La plateforme « Gérer mes biens immobiliers », mise en place par la Direction générale des finances publiques (DGFiP), visait à permettre aux propriétaires de déclarer leurs résidences principales et secondaires. Initialement prévue pour réformer les « valeurs locatives » obsolètes, la plateforme a dû être réadaptée à mi-parcours pour répondre aux évolutions fiscales, notamment la suppression de la taxe d’habitation pour les résidences principales.

Cependant, selon la Cour des comptes, ce changement de cap a perturbé la conception de l’outil, aggravée par une gouvernance fragmentée et une coordination inefficace. Dès son déploiement, GMBI a rencontré de multiples problèmes : indisponibilité fréquente du site, lenteur pour les multipropriétaires et surcharge des services fiscaux, mal préparés à gérer l’afflux de demandes. Résultat : une campagne déclarative « chaotique » en 2023, où seuls 73 % des contribuables ont rempli leurs obligations.
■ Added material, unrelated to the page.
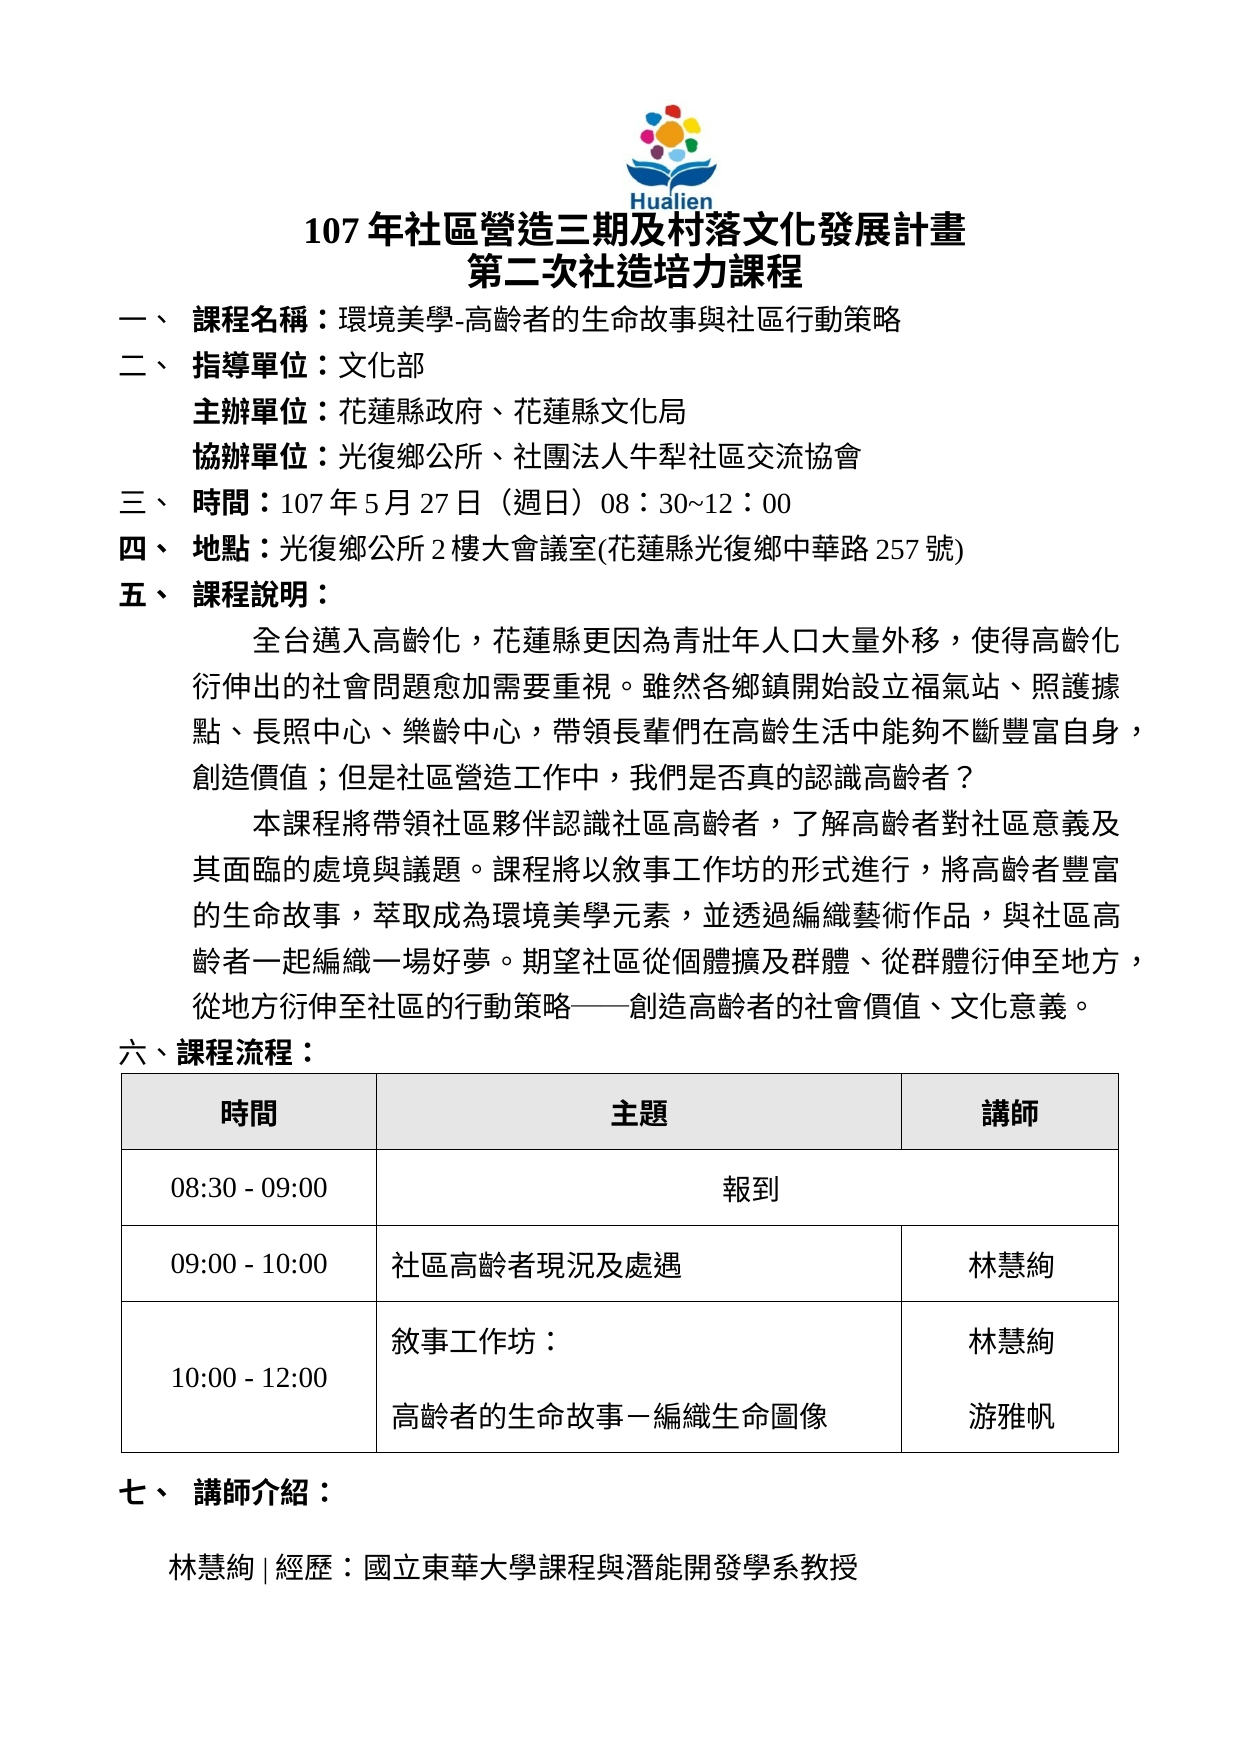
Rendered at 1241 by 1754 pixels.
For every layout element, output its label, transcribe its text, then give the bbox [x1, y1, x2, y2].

Les erreurs de taxation, notamment sur les résidences secondaires, ont alourdi la facture. L’exemple le plus médiatisé concerne des enfants mineurs faussement associés à des résidences secondaires. Mais c’est surtout l’imposition erronée liée à des déménagements non déclarés qui a entraîné des remboursements dépassant 1,3 milliard d’euros.

Une communication et un coût hors de contrôle

La communication autour de GMBI a été un autre point noir. La DGFiP, en privilégiant une approche 100 % numérique, a ignoré les besoins des contribuables âgés ou éloignés d’Internet. Les informations fournies, souvent imprécises, ont accentué la confusion et l’anxiété des propriétaires. Un courrier papier, envoyé tardivement, a également laissé de nombreux usagers dans l’ignorance, compliquant encore leur démarche.
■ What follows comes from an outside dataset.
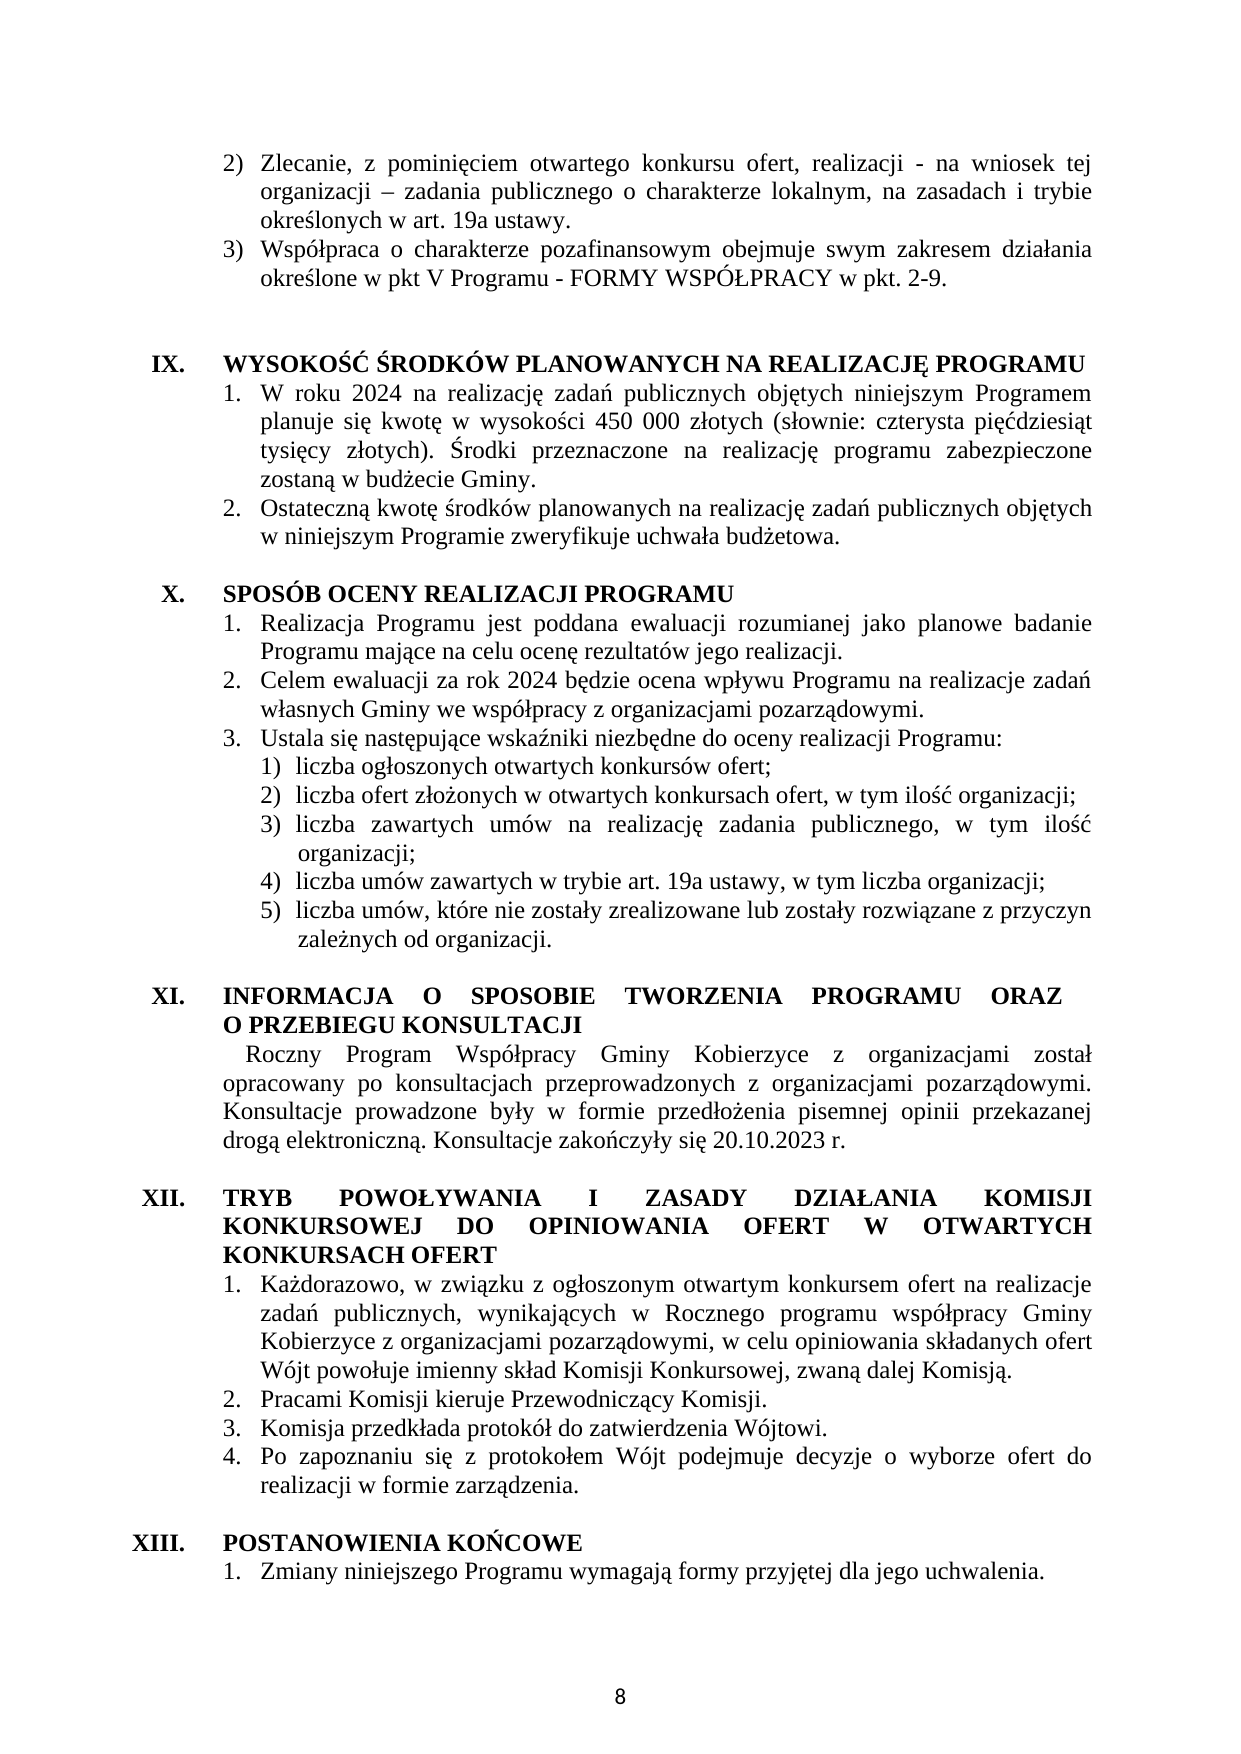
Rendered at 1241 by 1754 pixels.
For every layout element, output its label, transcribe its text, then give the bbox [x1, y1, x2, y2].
Le coût du projet, estimé initialement à 12,7 millions d’euros, a finalement triplé pour atteindre 37,2 millions, sans compter les 56,4 millions supplémentaires dépensés en mesures d’urgence. La mobilisation de prestataires privés et les primes attribuées aux agents pour pallier les ratés n’ont fait qu’alourdir la facture.

Au-delà des dysfonctionnements techniques, ce fiasco illustre les carences récurrentes de l’État dans le pilotage de ses grands projets numériques. La Cour des comptes appelle désormais à un contrôle renforcé et à une meilleure prise en compte des besoins des usagers pour éviter de reproduire de tels échecs.